ティム・クラーク、アンカーリング禁止で法的措置を模索

PGAツアープレーヤー、ティム・クラークは、今回のアンカーリング禁止決定に対し、USGA、R&A、PGAツアーを訴訟することも検討していると言い、同僚のプレーヤー、カール・ペターソンと共に、ボストンの法律顧問、ハリー・マニオン氏と相談を開始している事を明らかにしている。

クラークは、その氏名を明らかにはしていないが、マニオン氏によれば9名のPGAツアープレーヤーの代理を務めてきたといい、クラークやペターソンの他に、マスターズ優勝のアダム・スコットも含まれていることに触れている。なお、スコットは自分の名前が公表されることを了承しているとのことだ。マニオン氏は「当事務所は彼等から取れる可能性のある法的措置の選択肢を聞かれており、それに答えている」と話し「当事務所は、PGAツアーはフィンチェム氏が"アンカーリング禁止はゴルフやPGAツアーにとって最良の判断ではない"という立場をとっていることに自信がある」と言っており「もしそうなら次に起きるのはその選択肢を模索することになるだろう」とコメントしている。
ちなみに、マニオン氏は、法律事務所、Cooley Mnion LLPの創立パートナーで、同事務所では65人の弁護士を抱え、大きな訴訟問題に従事しているとのことだ。

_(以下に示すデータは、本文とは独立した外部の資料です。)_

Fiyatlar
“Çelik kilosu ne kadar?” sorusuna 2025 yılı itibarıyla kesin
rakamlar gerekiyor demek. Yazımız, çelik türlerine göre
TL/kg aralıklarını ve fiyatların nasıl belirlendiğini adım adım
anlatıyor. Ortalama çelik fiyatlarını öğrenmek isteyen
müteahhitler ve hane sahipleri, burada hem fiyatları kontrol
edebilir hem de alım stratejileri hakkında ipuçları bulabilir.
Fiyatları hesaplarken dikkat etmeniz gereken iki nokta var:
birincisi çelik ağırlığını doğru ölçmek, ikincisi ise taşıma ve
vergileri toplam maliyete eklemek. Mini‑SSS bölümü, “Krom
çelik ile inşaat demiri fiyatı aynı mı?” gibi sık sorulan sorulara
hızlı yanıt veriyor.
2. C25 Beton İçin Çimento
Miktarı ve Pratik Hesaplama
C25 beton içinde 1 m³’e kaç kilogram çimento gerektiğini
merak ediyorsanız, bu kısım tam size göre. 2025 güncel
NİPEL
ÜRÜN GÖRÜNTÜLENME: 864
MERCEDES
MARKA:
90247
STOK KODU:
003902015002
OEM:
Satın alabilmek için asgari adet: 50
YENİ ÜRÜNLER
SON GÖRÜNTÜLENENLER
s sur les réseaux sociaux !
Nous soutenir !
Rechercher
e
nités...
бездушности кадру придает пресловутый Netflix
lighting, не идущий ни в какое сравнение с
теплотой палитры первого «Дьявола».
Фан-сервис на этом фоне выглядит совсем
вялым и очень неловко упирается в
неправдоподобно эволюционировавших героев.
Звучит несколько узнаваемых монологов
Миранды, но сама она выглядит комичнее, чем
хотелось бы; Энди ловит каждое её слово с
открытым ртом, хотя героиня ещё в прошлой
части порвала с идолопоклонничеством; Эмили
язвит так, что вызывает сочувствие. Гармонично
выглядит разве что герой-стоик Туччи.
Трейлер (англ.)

既にPGAツアーのコメントを求めるeメールが、ツアー広報を担当するタイ・ボトウ氏に送られているとのこと。
昨年11月末、USGAとR&Aがアンカーリング禁止の計画を発表して以来、ティム・クラークは自分の意見をPGAツアーの仲間達に披露しており、仲間達にも影響を与えてきている。
USGAとR&Aが5/21、アンカーリング禁止の決定を発表した直後、PGAツアーは"このルール14-1bを精査し、PGAツアー競技に採用できるかどうかを検討する。ツアーとしての意見はそれまで差し控える"との声明を発表している。
ティム・クラークは、「最良の方法は先ずPGAツアーがどういう立場を取るかを正確に知ることだ。明らかに、自分はツアーがこの決定に対していくつかの条件を付けることを期待しており、急いで結論を出さないように望んでいる。自分は、(PGAツアーの)結論には1、2ヶ月かかると思うが、放ってはおかないと思う。一度決定が出たらそれから考える」と発言している。クラークの議論の中心にあるのは、「これには生活がかかっていることを実感して欲しい」ということにあるようだ。

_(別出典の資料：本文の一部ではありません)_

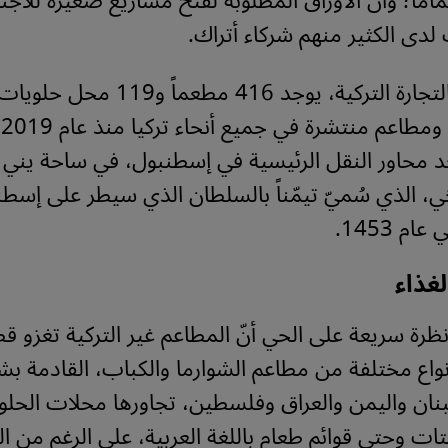
اً؛ وأنّ الأوراق المطلوبة لفتح مشاريع صغيرة للاجئي
لدى الكثير منهم شركاء أتراك.
ووفقاً لوزارة التجارة التركية، يوجد 416 مطع
و
د محاور النقل الرئيسية في إسطنبول، في ساحة يني 
يخي، الذي سُميّ تيمّناً بالسلطان الذي سيطر على إسط
م 1453.
لغذاء
ظرة سريعة على الحي أنّ المطاعم غير التركية تغزو قطا
نواع مختلفة من مطاعم الشوارما والكباب، القادمة ب
بنان واليمن والعراق وفلسطين، تجاورها محلات الحل
تات وحتى قوائم طعام باللغة العربية، على الرغم من ا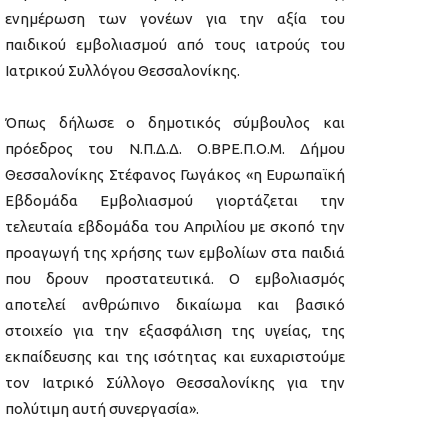
ενημέρωση των γονέων για την αξία του
παιδικού εμβολιασμού από τους ιατρούς του
Ιατρικού Συλλόγου Θεσσαλονίκης.
Όπως δήλωσε ο δημοτικός σύμβουλος και
πρόεδρος του Ν.Π.Δ.Δ. Ο.ΒΡΕ.Π.Ο.Μ. Δήμου
Θεσσαλονίκης Στέφανος Γωγάκος «η Ευρωπαϊκή
Εβδομάδα Εμβολιασμού γιορτάζεται την
τελευταία εβδομάδα του Απριλίου με σκοπό την
προαγωγή της χρήσης των εμβολίων στα παιδιά
που δρουν προστατευτικά. Ο εμβολιασμός
αποτελεί ανθρώπινο δικαίωμα και βασικό
στοιχείο για την εξασφάλιση της υγείας, της
εκπαίδευσης και της ισότητας και ευχαριστούμε
τον Ιατρικό Σύλλογο Θεσσαλονίκης για την
πολύτιμη αυτή συνεργασία».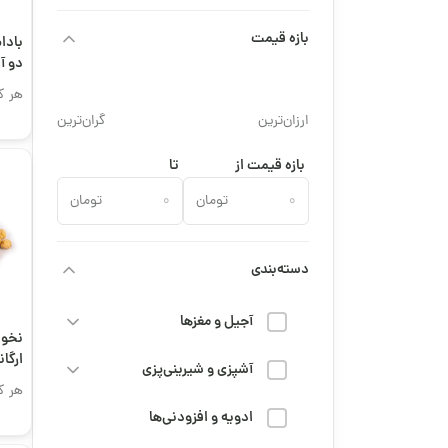
بازه قیمت
بادا
دو آ
اعلی
هر ک
ارزان‌ترین
گران‌ترین
بازه قیمت از
تا
تومان
تومان
دسته‌بندی
آجیل و مغزها
نخود
ارگا
آشپزی و شیرینی‌پزی
هر ک
ادویه و افزودنی‌ها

現在37歳のクラークは、これまで(アンカーリングを使ったロングパターの)の練習を何千時間もしてきており、それを将来も続けるつもりだったとして、「1年前の自分は、40歳になったらもっと上手くなり、稼いで家を買ったり拡張したりすることを夢見ていた。それが突然"それを続けることは駄目だ!"と言われ将来を変えられてしまった」と打ち明けている。(米国ゴルフ誌サイト記事より)

一度出されたアンカーリング禁止の結論だが、その運用については、PGAツアーがこれから選手会と相談しながら出す"ツアー競技への採用是非"の結論で、かなりの揺れが予想されるようだ。